Pick A Park

A Golang PWA for discovering National Parks near you.
Pick A Park logo

The app utilizes the browser's geolocation API to find National Parks close to a user's location, then retrieves driving distances to the parks from the Mapbox Matrix API, and current weather at the parks from the OpenWeatherMap API. The app can also be used to find campsites and reserve them. GitHub

Throughout my time at university in the US, many of my most memorable experiences took place in the National Parks. The impetus behind this project was to create a tool that could substitute the many hours I had already spent over the years in cross-referencing which parks were closest to me, whether the weather would be tolerable for camping, and whether there were any campsites available on short notice.

Golang has become my go-to language for personal projects due to its speed, simplicity, and its blazingly fast compilation speed compared to other C-like languages. I took the opportunity to explore Pocketbase with this project, which is attractive to me as an open-source, lightweight, and self-hosted alternative to managed backend solutions like Firebase or Supabase, with a beautiful admin interface.

The majority of the logic within this app is focused on bringing API calls down to an absolute minimum, and on optimizing the views and images in the app to provide as smooth a user experience as possible.

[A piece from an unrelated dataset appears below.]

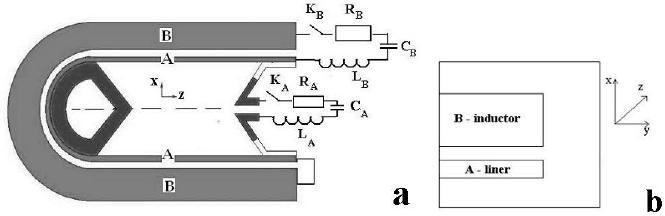
Figure 2. (a) the scheme of the longitudinal section (at the plane y = const ); (b) the scheme of a quarter of the transverse section (at the plane z = const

One part of this minimalist approach was the choice of using HTMX on the frontend. I have been pleasantly surprised at how much can be done with the minimalist hypermedia-driven approach, and my choice to use HTMX here stems from my desire to become familiar with the types of projects that do benefit from the decreased complexity of having a single source of application state (while not compromising on UX), and which types of projects would be better off sticking with the SPA approach.

Shoutout to the US National Parks Service: thank you for your great work, and for being forward-thinking enough to provide an API for the parks. If every national parks service in the world had an API, it would be trivial to expand this app to include the 3,367 national parks worldwide.